"Chamamento à reza" é rito religioso que não deixa ninguém indiferente, assim como as desigualdades salariais entre aqueles que detêm cidadania catari e os imigrantes. Poligamia também é realidade.
Corpo do artigo
Os relógios marcam 4h45 em Doha, a madrugada vai longa e silenciosa. No minuto seguinte, tudo muda. Os altifalantes das mesquitas da cidade dão voz (bem audível) ao chamado "chamamento à reza", que motiva os habitantes da capital do Catar a cumprirem um rito que vão repetir mais quatro vezes ao longo do dia, mediante o curso do Sol.
Apenas um dos muitos costumes a que, ao longo do próximo mês, visitantes de todo o mundo terão de se habituar. Não há como negar: para quem vem do ocidente e nunca visitou o Médio Oriente, entrar nesta cultura representa uma mudança brusca de realidade nos mais diversos setores, da vida profissional à conjugal.
A população do país anfitrião do Mundial não chega aos três milhões e, desse número, apenas 300 mil são oficialmente cidadãos catari. A predominância é masculina - os homens vestem o "thobe", um traje tradicional branco - e, dentro desse lote mais restrito, há permissão para desposar até quatro mulheres, sendo que, como é sabido, a homossexualidade é considerada ilegal. O pai do atual emir, por exemplo, tem uma casa para cada uma das quatro esposas. Por norma, cada casal contrata uma "maid" (nome dado às amas) por cada filho que tem. Estas famílias recebem uma percentagem dos dividendos referentes ao setor do petróleo e, como tal, não são obrigadas a trabalhar, um direito que lhes é conferido pela ascendência. Há, ainda assim, quem o faça, originando injustiça salarial para com os imigrantes (ver caixa) - indianos, nepaleses, paquistaneses e mais -, que, por sua vez, constituem o grosso da população do Catar.
Há um cartão de saúde para todos os cidadãos legais, os hospitais privados recebem, muitas vezes, doentes encaminhados do público e, no que diz respeito à comunidade portuguesa, há cerca de 1500 representantes.
Nesta fase, os dias terminam cedo, por volta das 17h00. Depois dessa hora, os altifalantes ainda voltam a soar, pouco depois das 18h00. A música pára e, de certo modo, a cidade também. Um chamamento que não deixa esquecer onde se está.

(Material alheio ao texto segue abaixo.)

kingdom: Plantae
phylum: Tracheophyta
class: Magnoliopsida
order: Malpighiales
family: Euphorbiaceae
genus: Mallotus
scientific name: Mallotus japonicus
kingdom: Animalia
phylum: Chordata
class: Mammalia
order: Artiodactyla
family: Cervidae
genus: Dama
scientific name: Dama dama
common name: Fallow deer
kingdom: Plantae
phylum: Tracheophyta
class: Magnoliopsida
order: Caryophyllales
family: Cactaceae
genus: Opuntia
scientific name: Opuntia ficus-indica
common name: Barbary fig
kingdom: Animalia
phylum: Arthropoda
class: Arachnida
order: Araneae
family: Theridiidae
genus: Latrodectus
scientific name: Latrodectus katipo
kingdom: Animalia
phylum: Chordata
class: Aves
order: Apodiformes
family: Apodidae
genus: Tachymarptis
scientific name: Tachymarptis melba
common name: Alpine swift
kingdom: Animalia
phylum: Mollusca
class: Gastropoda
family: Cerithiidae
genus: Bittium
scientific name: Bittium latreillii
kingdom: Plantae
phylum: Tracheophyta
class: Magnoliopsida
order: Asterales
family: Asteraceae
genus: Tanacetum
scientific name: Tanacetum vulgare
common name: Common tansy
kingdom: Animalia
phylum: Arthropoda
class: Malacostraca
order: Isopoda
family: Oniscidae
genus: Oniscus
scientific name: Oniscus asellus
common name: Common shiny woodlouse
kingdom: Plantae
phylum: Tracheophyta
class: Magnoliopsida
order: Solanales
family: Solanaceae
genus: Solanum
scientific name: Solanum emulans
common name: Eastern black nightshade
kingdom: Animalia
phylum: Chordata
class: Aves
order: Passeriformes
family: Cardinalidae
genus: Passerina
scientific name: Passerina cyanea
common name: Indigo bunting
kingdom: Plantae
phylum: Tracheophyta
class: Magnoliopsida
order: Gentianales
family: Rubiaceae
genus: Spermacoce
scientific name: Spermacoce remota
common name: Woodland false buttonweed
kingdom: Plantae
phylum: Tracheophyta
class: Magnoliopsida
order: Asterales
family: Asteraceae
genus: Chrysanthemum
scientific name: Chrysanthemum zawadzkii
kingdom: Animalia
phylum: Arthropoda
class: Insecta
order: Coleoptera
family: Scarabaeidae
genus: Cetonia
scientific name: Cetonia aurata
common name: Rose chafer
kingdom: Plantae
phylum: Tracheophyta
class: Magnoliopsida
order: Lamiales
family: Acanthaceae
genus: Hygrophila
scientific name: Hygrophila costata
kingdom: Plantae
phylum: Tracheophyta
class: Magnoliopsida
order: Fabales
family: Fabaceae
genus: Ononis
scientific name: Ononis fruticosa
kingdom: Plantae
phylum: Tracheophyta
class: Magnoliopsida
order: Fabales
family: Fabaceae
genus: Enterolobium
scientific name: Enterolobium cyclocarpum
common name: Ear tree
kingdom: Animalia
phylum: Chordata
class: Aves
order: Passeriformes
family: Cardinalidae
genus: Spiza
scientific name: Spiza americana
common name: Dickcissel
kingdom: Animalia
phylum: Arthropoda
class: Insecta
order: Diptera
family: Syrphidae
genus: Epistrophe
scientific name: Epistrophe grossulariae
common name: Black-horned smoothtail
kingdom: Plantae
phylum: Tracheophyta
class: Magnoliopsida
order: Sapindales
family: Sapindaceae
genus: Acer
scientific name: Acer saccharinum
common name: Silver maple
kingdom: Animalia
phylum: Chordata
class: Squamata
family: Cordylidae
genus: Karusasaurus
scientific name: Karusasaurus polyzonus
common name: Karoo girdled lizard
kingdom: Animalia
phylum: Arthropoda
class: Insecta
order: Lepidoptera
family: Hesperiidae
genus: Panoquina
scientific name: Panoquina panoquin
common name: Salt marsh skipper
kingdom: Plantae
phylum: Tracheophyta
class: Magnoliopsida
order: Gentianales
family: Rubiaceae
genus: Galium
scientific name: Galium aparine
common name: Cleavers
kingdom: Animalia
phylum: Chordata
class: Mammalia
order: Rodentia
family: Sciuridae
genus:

FIFA estabeleceu salário mínimo
O salário mínimo só se tornou uma realidade no Catar em março de 2021, graças à intervenção da FIFA. O valor estabelecido é de 1000 reais - menos de 300 euros -, um valor francamente baixo e que ganha ainda menor dimensão quando se percebe que um imigrante só pode trazer o agregado familiar para o país se receber, no mínimo, 10 mil reais por mês. Refira-se, ainda, que só é possível permanecer no país por tempo indefinido na posse de um visto de trabalho e qualquer crime resulta em prisão ou deportação.